■ **Task objective**:
Rewrite the interview excerpt starting at "You are Corporate" and ending at "out of a team.", swapping "job coaching" for "career coaching".

You are Corporate Trainer in your “day job”. What exactly IS that and which is easier to work with, animals or people?
Basically, I train people how to do their jobs. I also do some job coaching/feedback as well as technical writing of procedures. Through horseback riding and coaching, I have taught since I was a teenager. In a corporate environment, however, it’s a bit different as it’s a lot more structured and purpose-driven (and there are no cute ponies). I really like working with people and helping them succeed. Sometimes the biggest challenge HOW to get them there and to work with their strengths. I relate a lot of it to derby and I almost can’t HELP but give feedback/advice in derby (Sorry NHRD!). Different people are motivated by different things. Skating has a huge mental component and you have to figure out how you and others work to get the best out of a team.
Animals or people? Hmm, I think it depends on the mood. Animals are not much for conversation, right? But if you respect them and have patience they can become a pretty good team. I learned a LOT about patience as a teenager from riding. You can’t just have a temper tantrum and get a 1000 lb. animal to do what you want. But with work and schooling you can really develop a bond and trust. On a cross country course, you have to trust coming into a 3 ½ foot fence that he is going to actually jump and not stop and you as the rider go flying over his head onto the other side. And conversely, when you ask him to jump off of a 5 ft. drop at a water fence, he has to trust that you are not sending him to his doom. I find in derby, especially as a jammer, you have to trust your teammates too. They can make or break it for you. It’s a team effort as everyone has a part in the success of a jam. But derby girls know how to have fun after skating. I can’t see my pony dancing to Lady Gaga at an after party. Maybe animals vs. People is a draw.

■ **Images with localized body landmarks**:
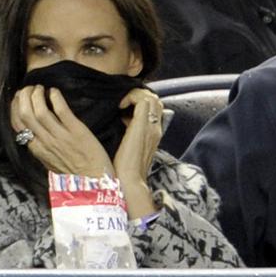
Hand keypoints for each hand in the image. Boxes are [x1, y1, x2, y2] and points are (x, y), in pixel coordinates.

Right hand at [10, 85, 113, 177]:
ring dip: (37, 95)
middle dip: (23, 97)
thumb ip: (41, 148)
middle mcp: (45, 142)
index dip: (14, 107)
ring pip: (39, 111)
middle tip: (30, 88)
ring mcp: (60, 137)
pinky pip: (61, 110)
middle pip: (25, 114)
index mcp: (37, 149)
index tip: (19, 97)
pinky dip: (55, 97)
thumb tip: (35, 133)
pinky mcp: (77, 132)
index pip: (17, 124)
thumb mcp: (49, 162)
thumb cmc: (73, 173)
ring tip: (41, 88)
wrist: (94, 182)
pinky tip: (54, 92)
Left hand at [113, 89, 163, 218]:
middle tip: (123, 103)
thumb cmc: (124, 170)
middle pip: (155, 100)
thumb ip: (129, 135)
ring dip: (135, 95)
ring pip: (151, 97)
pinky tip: (119, 106)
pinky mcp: (142, 125)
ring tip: (121, 104)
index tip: (124, 108)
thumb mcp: (129, 149)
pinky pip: (142, 100)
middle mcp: (155, 128)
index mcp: (153, 134)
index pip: (154, 109)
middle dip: (139, 96)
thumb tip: (120, 121)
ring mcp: (151, 126)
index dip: (140, 103)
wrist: (129, 181)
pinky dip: (131, 97)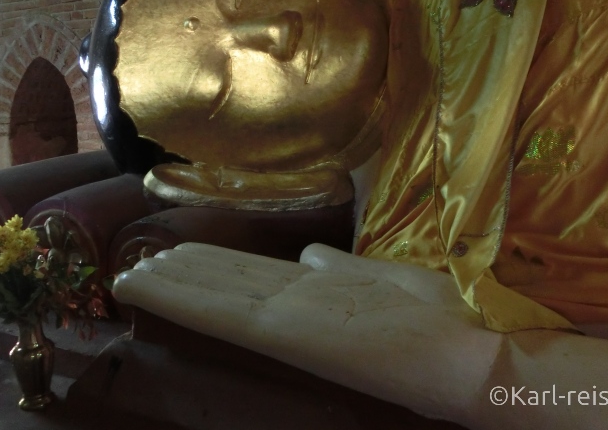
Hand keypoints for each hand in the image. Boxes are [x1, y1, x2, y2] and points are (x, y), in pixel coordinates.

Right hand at [113, 243, 501, 424]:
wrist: (473, 353)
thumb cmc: (437, 320)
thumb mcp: (382, 280)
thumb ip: (342, 269)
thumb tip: (310, 253)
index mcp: (315, 293)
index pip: (248, 277)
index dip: (208, 268)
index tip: (173, 253)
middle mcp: (293, 305)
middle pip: (225, 284)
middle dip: (182, 274)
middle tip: (136, 262)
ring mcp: (288, 317)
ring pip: (217, 293)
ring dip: (175, 281)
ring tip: (135, 268)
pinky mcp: (289, 330)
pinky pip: (225, 311)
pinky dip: (184, 297)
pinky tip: (155, 282)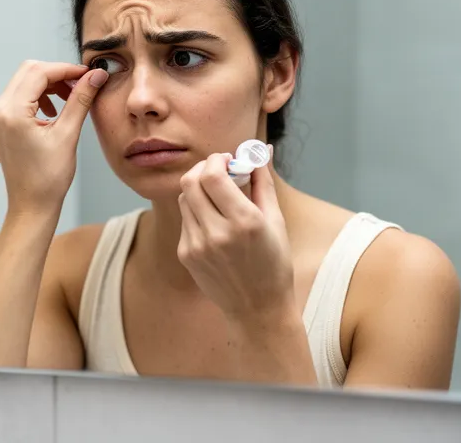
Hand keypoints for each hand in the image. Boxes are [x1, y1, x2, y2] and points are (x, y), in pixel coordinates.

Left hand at [0, 60, 108, 212]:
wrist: (31, 204)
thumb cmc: (48, 178)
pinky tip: (55, 111)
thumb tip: (96, 76)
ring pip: (25, 82)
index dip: (66, 69)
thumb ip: (81, 100)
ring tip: (71, 99)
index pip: (39, 72)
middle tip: (81, 85)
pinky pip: (20, 96)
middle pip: (29, 71)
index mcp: (12, 112)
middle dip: (57, 74)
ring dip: (49, 84)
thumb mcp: (68, 134)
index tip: (88, 74)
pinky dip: (40, 95)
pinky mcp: (1, 122)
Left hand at [176, 147, 294, 321]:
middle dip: (202, 169)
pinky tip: (214, 221)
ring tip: (217, 196)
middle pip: (190, 182)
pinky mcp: (185, 254)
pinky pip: (185, 220)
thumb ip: (263, 183)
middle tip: (217, 171)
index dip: (215, 160)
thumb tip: (258, 151)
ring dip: (198, 189)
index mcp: (244, 221)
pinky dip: (197, 211)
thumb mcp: (276, 221)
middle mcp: (217, 233)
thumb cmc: (273, 263)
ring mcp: (197, 245)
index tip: (226, 160)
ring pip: (185, 199)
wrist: (257, 308)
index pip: (211, 175)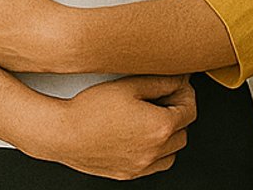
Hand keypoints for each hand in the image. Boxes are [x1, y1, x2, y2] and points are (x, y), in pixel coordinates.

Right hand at [15, 74, 196, 179]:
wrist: (62, 134)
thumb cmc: (90, 109)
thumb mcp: (129, 86)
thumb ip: (161, 81)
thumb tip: (179, 79)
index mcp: (160, 126)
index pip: (189, 110)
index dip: (185, 94)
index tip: (177, 86)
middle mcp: (155, 150)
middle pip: (184, 130)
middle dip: (178, 112)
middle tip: (164, 98)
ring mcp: (142, 165)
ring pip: (173, 151)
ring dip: (170, 134)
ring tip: (153, 118)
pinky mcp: (129, 173)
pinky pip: (156, 165)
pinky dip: (157, 152)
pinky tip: (143, 136)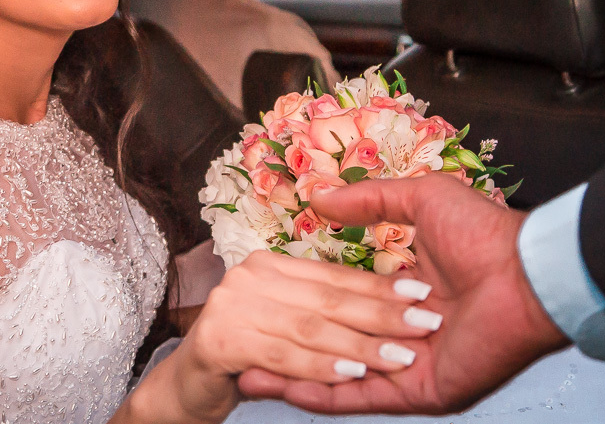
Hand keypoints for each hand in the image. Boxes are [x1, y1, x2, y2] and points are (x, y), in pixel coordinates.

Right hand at [120, 249, 437, 423]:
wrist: (177, 402)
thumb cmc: (233, 357)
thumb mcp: (286, 309)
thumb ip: (314, 272)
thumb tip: (324, 203)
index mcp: (270, 268)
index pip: (335, 277)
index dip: (379, 286)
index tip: (421, 292)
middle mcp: (250, 281)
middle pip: (328, 299)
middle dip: (380, 314)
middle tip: (427, 323)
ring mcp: (233, 311)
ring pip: (310, 328)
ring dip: (358, 345)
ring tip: (400, 356)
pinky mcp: (222, 343)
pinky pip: (283, 356)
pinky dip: (319, 368)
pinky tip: (352, 377)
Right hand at [237, 174, 569, 414]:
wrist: (527, 274)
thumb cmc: (485, 234)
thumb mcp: (418, 199)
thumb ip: (368, 201)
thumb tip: (319, 195)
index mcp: (407, 295)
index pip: (343, 306)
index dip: (304, 306)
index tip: (263, 302)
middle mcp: (405, 336)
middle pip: (335, 346)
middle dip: (288, 347)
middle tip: (243, 344)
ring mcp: (410, 368)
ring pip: (341, 377)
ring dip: (294, 376)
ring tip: (248, 373)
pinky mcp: (418, 393)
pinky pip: (361, 399)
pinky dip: (321, 394)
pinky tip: (281, 387)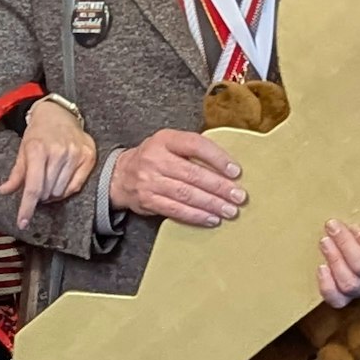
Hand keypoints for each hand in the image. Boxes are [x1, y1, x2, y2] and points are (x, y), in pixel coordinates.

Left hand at [0, 100, 96, 227]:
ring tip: (49, 181)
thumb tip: (3, 191)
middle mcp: (58, 152)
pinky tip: (61, 182)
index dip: (27, 208)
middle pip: (47, 192)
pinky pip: (76, 186)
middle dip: (40, 196)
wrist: (59, 114)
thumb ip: (16, 174)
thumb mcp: (23, 150)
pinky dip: (66, 190)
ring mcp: (75, 154)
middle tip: (38, 186)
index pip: (32, 187)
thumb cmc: (38, 133)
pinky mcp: (88, 156)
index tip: (22, 223)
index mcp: (38, 149)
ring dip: (52, 193)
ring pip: (61, 191)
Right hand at [107, 129, 244, 226]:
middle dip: (219, 187)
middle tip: (239, 196)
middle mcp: (155, 159)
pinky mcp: (147, 200)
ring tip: (230, 211)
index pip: (195, 145)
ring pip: (185, 194)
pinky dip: (196, 216)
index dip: (217, 158)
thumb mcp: (169, 144)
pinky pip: (175, 210)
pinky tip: (212, 219)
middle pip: (192, 174)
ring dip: (211, 204)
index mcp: (165, 139)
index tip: (236, 171)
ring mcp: (150, 181)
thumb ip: (193, 150)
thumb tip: (229, 168)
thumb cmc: (155, 158)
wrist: (119, 175)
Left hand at [318, 220, 359, 307]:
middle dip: (345, 244)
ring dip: (335, 260)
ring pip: (350, 283)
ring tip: (325, 242)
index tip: (355, 226)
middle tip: (333, 226)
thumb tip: (351, 221)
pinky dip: (327, 285)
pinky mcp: (347, 298)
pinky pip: (338, 299)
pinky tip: (321, 268)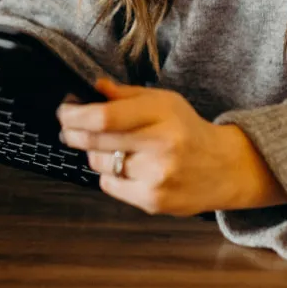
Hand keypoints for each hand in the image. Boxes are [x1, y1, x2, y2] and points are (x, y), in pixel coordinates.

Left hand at [56, 78, 286, 215]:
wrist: (223, 167)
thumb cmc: (187, 129)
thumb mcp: (163, 101)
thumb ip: (126, 94)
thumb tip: (94, 86)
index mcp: (161, 115)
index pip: (105, 116)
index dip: (76, 114)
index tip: (63, 110)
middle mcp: (160, 146)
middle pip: (97, 140)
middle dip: (73, 132)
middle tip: (67, 126)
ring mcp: (156, 176)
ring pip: (100, 163)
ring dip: (94, 153)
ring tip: (108, 146)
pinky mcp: (153, 201)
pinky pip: (110, 185)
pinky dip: (108, 174)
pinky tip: (124, 166)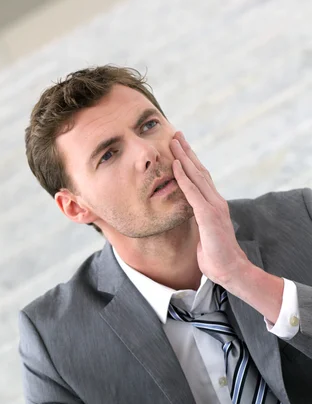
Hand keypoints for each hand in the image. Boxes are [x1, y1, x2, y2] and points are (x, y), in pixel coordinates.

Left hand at [169, 132, 248, 285]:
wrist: (230, 270)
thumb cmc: (216, 256)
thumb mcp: (203, 233)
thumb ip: (198, 221)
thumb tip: (190, 217)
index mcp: (213, 205)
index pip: (201, 178)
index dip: (190, 162)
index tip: (179, 147)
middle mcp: (215, 201)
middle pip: (199, 170)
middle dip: (186, 151)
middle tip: (175, 134)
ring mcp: (213, 207)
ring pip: (196, 176)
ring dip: (184, 158)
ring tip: (173, 142)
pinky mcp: (209, 216)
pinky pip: (193, 193)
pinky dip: (183, 178)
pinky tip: (175, 166)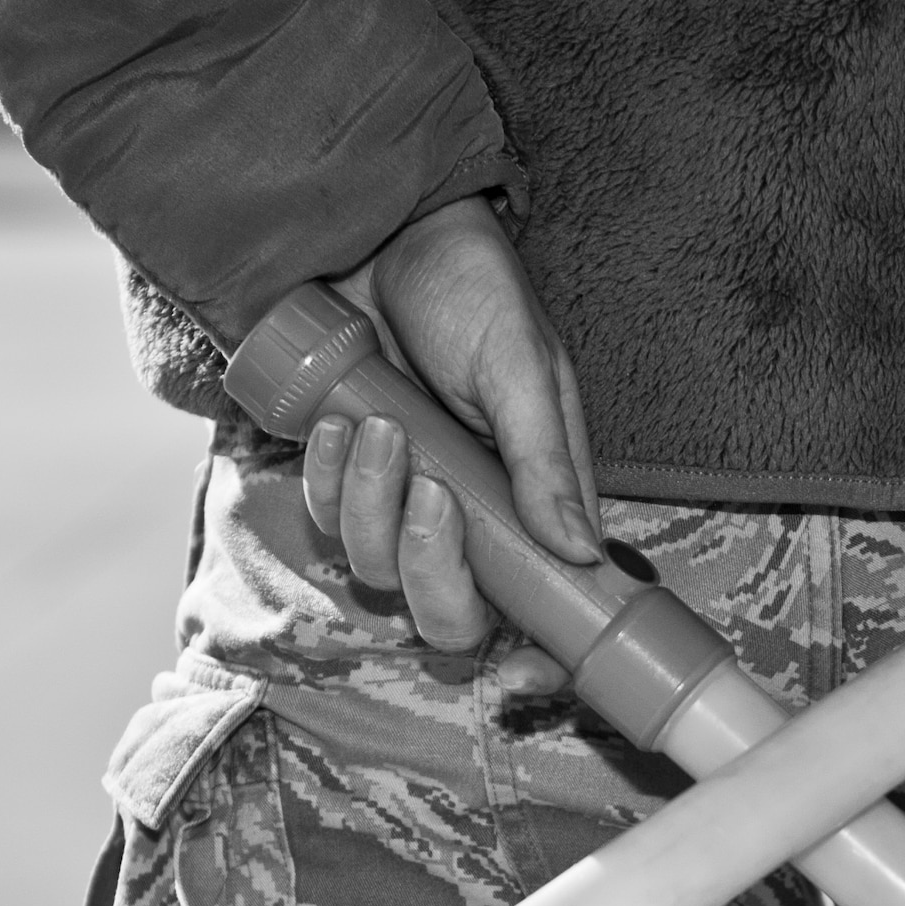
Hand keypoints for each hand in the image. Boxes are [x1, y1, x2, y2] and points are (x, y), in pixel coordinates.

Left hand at [302, 196, 593, 690]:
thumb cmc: (470, 286)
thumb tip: (581, 554)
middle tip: (429, 492)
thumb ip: (547, 461)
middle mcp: (471, 521)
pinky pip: (324, 519)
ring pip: (378, 571)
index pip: (545, 611)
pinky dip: (324, 478)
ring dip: (369, 506)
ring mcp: (400, 505)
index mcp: (535, 507)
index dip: (539, 663)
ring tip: (375, 423)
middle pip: (450, 616)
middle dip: (431, 569)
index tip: (522, 680)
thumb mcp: (523, 366)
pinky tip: (335, 419)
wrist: (377, 225)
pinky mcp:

■ **Exercise solution**:
You are Corporate Trainer in your “day job”. What exactly IS that and which is easier to work with, animals or people?
Basically, I train people how to do their jobs. I also do some career coaching/feedback as well as technical writing of procedures. Through horseback riding and coaching, I have taught since I was a teenager. In a corporate environment, however, it’s a bit different as it’s a lot more structured and purpose-driven (and there are no cute ponies). I really like working with people and helping them succeed. Sometimes the biggest challenge HOW to get them there and to work with their strengths. I relate a lot of it to derby and I almost can’t HELP but give feedback/advice in derby (Sorry NHRD!). Different people are motivated by different things. Skating has a huge mental component and you have to figure out how you and others work to get the best out of a team.